By Lawrence Toppman
The Decca Recording Company used to boast about ”ffrr” discs: full frequency range recordings, which captured everything from barely audible pianissimos to ground-shaking fortes. That’s what guest conductor Kwamé Ryan gave us Saturday, taking the Charlotte Symphony Orchestra (CSO) from fearful whispers to heaven-storming prayers in Verdi’s Requiem.
The Trinidad native is the last auditioner for the job of music director, which should be filled by early 2024. Ryan, who memorably conducted Copland here in January, gave you got a sense at Belk Theater of what he might coax out of the CSO and Charlotte Master Chorale (prepared, as always, by Kenney Potter). Ryan’s one of only three conductors to appear twice during the audition process, and I’d bet a gold-tipped baton that he, Jessica Cottis and Paolo Bartolameolli (the other two) are the final three candidates under consideration.
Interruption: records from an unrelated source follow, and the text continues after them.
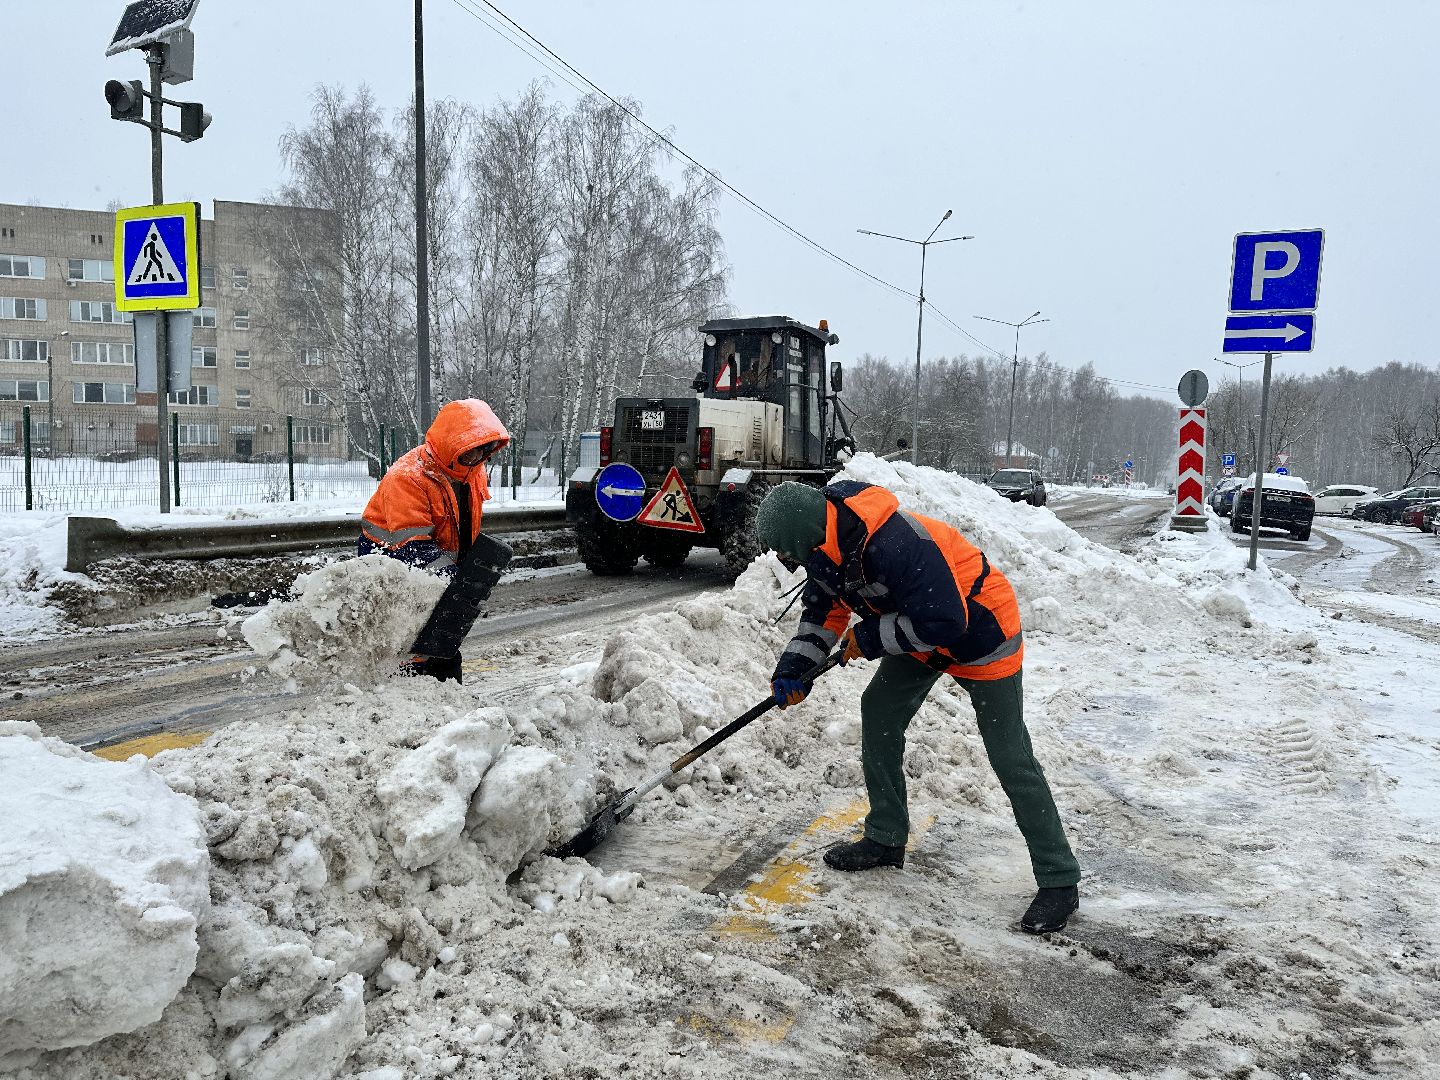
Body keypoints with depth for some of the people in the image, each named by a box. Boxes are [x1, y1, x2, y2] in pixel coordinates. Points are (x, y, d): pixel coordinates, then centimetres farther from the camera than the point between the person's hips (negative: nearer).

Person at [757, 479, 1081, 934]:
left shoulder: (895, 544, -38)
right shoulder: (829, 547, -8)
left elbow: (943, 622, -35)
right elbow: (824, 609, 6)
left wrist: (870, 638, -24)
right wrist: (794, 668, -5)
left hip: (980, 631, -9)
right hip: (919, 632, 9)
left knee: (1010, 760, -5)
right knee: (879, 710, 9)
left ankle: (1059, 881, 7)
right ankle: (886, 838, 23)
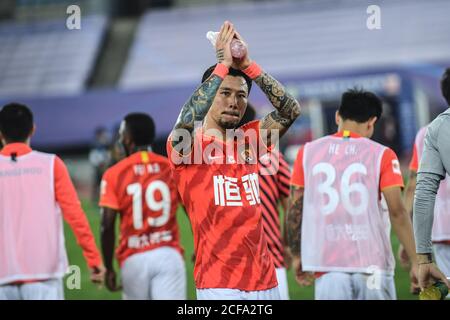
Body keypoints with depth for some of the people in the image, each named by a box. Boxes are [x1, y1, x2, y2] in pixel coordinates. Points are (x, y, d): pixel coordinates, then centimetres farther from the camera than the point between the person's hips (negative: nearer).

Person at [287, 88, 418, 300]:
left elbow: (295, 209, 9)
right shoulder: (381, 155, 0)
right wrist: (416, 261, -2)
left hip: (327, 267, 1)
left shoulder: (308, 152, 7)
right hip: (372, 265, -1)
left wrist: (297, 256, 19)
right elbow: (397, 212, -6)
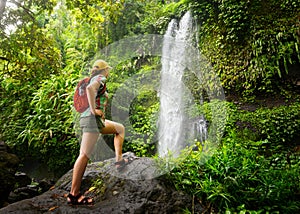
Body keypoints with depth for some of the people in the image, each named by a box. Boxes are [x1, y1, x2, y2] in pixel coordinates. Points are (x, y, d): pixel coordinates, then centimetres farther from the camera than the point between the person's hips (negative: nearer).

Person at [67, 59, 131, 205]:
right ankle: (74, 195, -7)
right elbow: (89, 88, -26)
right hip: (93, 118, -10)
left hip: (97, 119, 10)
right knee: (84, 155, -10)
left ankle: (119, 160, 13)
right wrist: (93, 109, -21)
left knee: (120, 129, 21)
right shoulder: (100, 78, -4)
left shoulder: (93, 80, 22)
In some ways, Ryan reminded me of outgoing music director Christopher Warren-Green. He’s cheerfully animated on the podium, attentive to details, unlikely to linger in places where other conductors might do so – the piece came in at a trim 80 minutes – yet unafraid to use silences to make emotional points. He can hold the orchestra in check carefully or let it roar, and it made a monumental sound Saturday.
Brahms offers comfort for the living in his requiem; Mozart supplies a sense of celestial harmony; Faure paints an almost dreamlike picture of eternal rest; Beethoven depicts spiritual bliss in his Missa Solemnis. Verdi mostly wants to scare the pants off us crawling sinners.
He sets the text “Merciful Lord, grant us peace” to a titanic blast of sound. “Who am I?” ask the quartet of soloists. “A wretch to be beaten. Who will stand faith for me, when even the just are unsafe?” The singers seem to skip deftly among lightning bolts and lakes of fire while begging for grace.
Except for revisions of older works, Verdi had only two operas left in him when he finished this requiem at 60 in 1874. We hear things that turned up in different ways in those revolutionary masterpieces, such as the opening storm sequence in “Otello” and the canonic singing that caps “Falstaff.”
While the requiem’s solos don’t sound like arias, it’s operatic in its proportions and requires voices suited to the stage. The quiet moments don’t seem intimate, so much as calms before terrific storms, and the tension never lets up after the subdued opening sequence.
The Charlotte Master Chorale relished both extremes of sound, and each soloist found a moment to make an effect. Mezzo Leann Sandel-Pantaleo used her lower notes to strike extra fear into us. Tenor Cooper Nolan treated the “Ingemisco” section (“I groan, my face red with guilt”) not as a man delivering a beautiful showpiece but as a reflective penitent. Bass Robert Pomakov’s darkly attractive sound seemed to come from a man astride his own grave.
I have the awkward task of reserving highest praise for soprano Melinda Whittington: “awkward” because we have sung together in Opera Carolina, “highest” because she deserves no less for the concluding “Libera Me.” Verdi had written a version of this movement five years earlier to end an abortive requiem for Rossini, which he patched together with 12 other composers. (It went unperformed until 1988.) His improvements strengthened and extended it.
The revised version requires the soprano to ride the whirlwind of orchestral sound at its peaks, drop into a hush that grips the audience in other places, and placate an angry God as if she were the title character pleading with the abusive Scarpia in “Tosca.” Whittington conveyed all this with her face and voice, ending in an exhausted final plea to be spared eternal death.
Pictured: Kwamé Ryan by Zycopolis Productions.